On 17 June, HeidelbergCement AG and Italcementi S.p.A. reached an agreement with the United States Federal Trade Commission to allow the companies’ merger to proceed on schedule. The proposed divestment of operations in the US, primarily consisting of Italcementi’s Martinsburg, West Virginia cement plant and up to eleven terminals, was accepted by the Federal Trade Commission.

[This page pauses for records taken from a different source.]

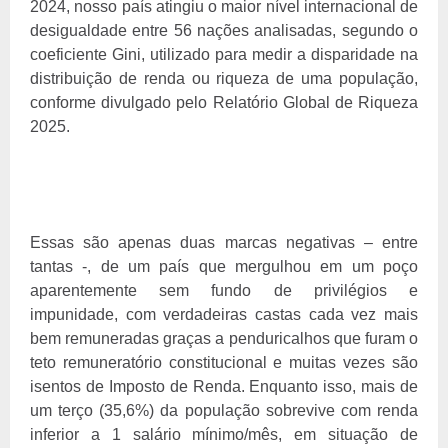
2024, nosso país atingiu o maior nível internacional de
desigualdade entre 56 nações analisadas, segundo o
coeficiente Gini, utilizado para medir a disparidade na
distribuição de renda ou riqueza de uma população,
conforme divulgado pelo Relatório Global de Riqueza
2025.
Essas são apenas duas marcas negativas – entre
tantas -, de um país que mergulhou em um poço
aparentemente sem fundo de privilégios e
impunidade, com verdadeiras castas cada vez mais
bem remuneradas graças a penduricalhos que furam o
teto remuneratório constitucional e muitas vezes são
isentos de Imposto de Renda. Enquanto isso, mais de
um terço (35,6%) da população sobrevive com renda
inferior a 1 salário mínimo/mês, em situação de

All competition approvals necessary for closing the Italcementi acquisition have now been obtained.
“We are very pleased with the positive decision of the Federal Trade Commission”, says Dr. Bernd Scheifele, Chairman of the Managing Board of HeidelbergCement. “We are now on track to close the acquisition of the 45% stake in Italcementi which we are planning together with Italmobiliare for the beginning of July.”

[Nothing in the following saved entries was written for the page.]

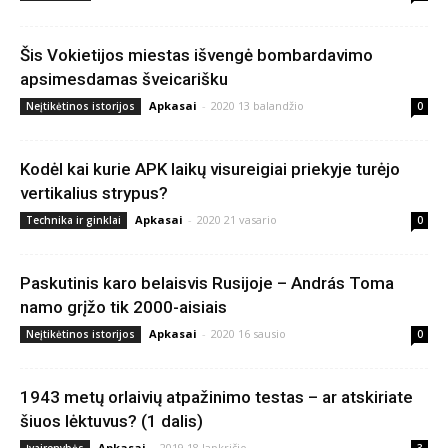
Šis Vokietijos miestas išvengė bombardavimo
apsimesdamas šveicarišku
Apkasai
-
2020 13 balandžio
Neįtikėtinos istorijos
0
Kodėl kai kurie APK laikų visureigiai priekyje turėjo
vertikalius strypus?
Apkasai
-
2020 21 vasario
Technika ir ginklai
0
Paskutinis karo belaisvis Rusijoje – András Toma
namo grįžo tik 2000-aisiais
Apkasai
-
2020 16 sausio
Neįtikėtinos istorijos
0
1943 metų orlaivių atpažinimo testas – ar atskiriate
šiuos lėktuvus? (1 dalis)
Apkasai
-
2019 18 lapkričio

The divestment process for the assets in US has already started and significant interest has already been recorded. Citi is mandated as sell side advisor for the disposal.
The planned full acquisition of Italcementi takes place in two steps. With the approvals of the competition authorities now in place, HeidelbergCement will initially acquire a controlling stake of 45% from Italmobiliare S.p.A. HeidelbergCement will then propose a public mandatory offer to the remaining shareholders for the acquisition of their shares in return for a cash payment. The exact timing of the mandatory offer will be communicated at a later time. HeidelbergCement expects the entire transaction to be completed in the second half of 2016.